▸ Your task
Show every line of the data that contains the string "Inhalte".

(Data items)
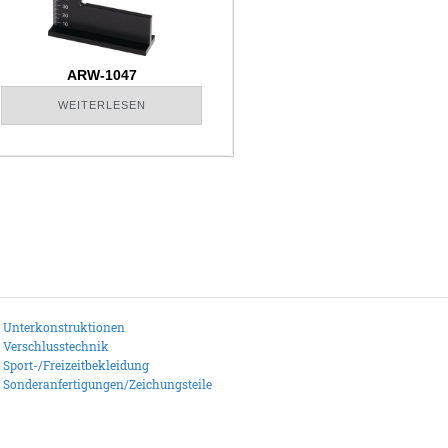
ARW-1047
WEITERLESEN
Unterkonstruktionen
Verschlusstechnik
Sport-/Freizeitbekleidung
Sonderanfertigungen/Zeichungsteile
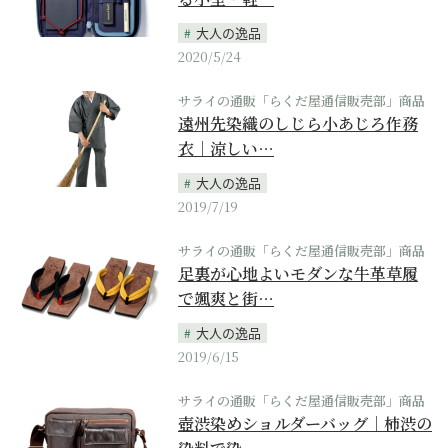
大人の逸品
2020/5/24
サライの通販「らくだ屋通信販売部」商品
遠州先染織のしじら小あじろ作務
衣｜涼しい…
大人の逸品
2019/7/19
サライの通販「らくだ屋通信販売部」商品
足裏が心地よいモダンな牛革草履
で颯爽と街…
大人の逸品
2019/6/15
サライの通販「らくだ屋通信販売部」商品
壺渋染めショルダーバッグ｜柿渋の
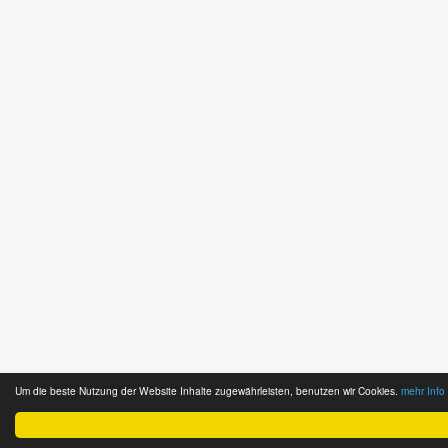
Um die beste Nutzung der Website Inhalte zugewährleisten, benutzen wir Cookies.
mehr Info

---

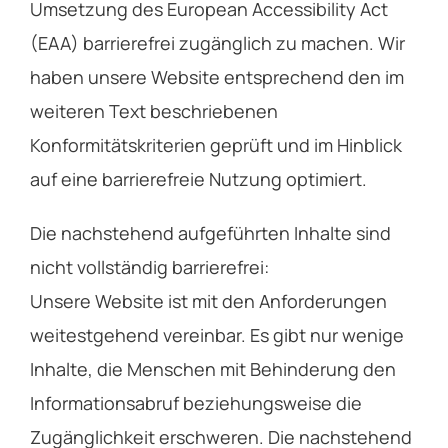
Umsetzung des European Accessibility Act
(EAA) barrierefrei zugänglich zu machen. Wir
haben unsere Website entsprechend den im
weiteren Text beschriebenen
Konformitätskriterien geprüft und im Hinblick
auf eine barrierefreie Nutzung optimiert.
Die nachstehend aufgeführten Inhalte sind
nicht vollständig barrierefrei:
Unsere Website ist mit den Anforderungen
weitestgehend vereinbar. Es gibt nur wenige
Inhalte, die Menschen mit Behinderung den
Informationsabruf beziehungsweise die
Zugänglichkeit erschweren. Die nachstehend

▸ Answer to this exercise
Um die beste Nutzung der Website Inhalte zugewährleisten, benutzen wir Cookies.
Die nachstehend aufgeführten Inhalte sind
Inhalte, die Menschen mit Behinderung den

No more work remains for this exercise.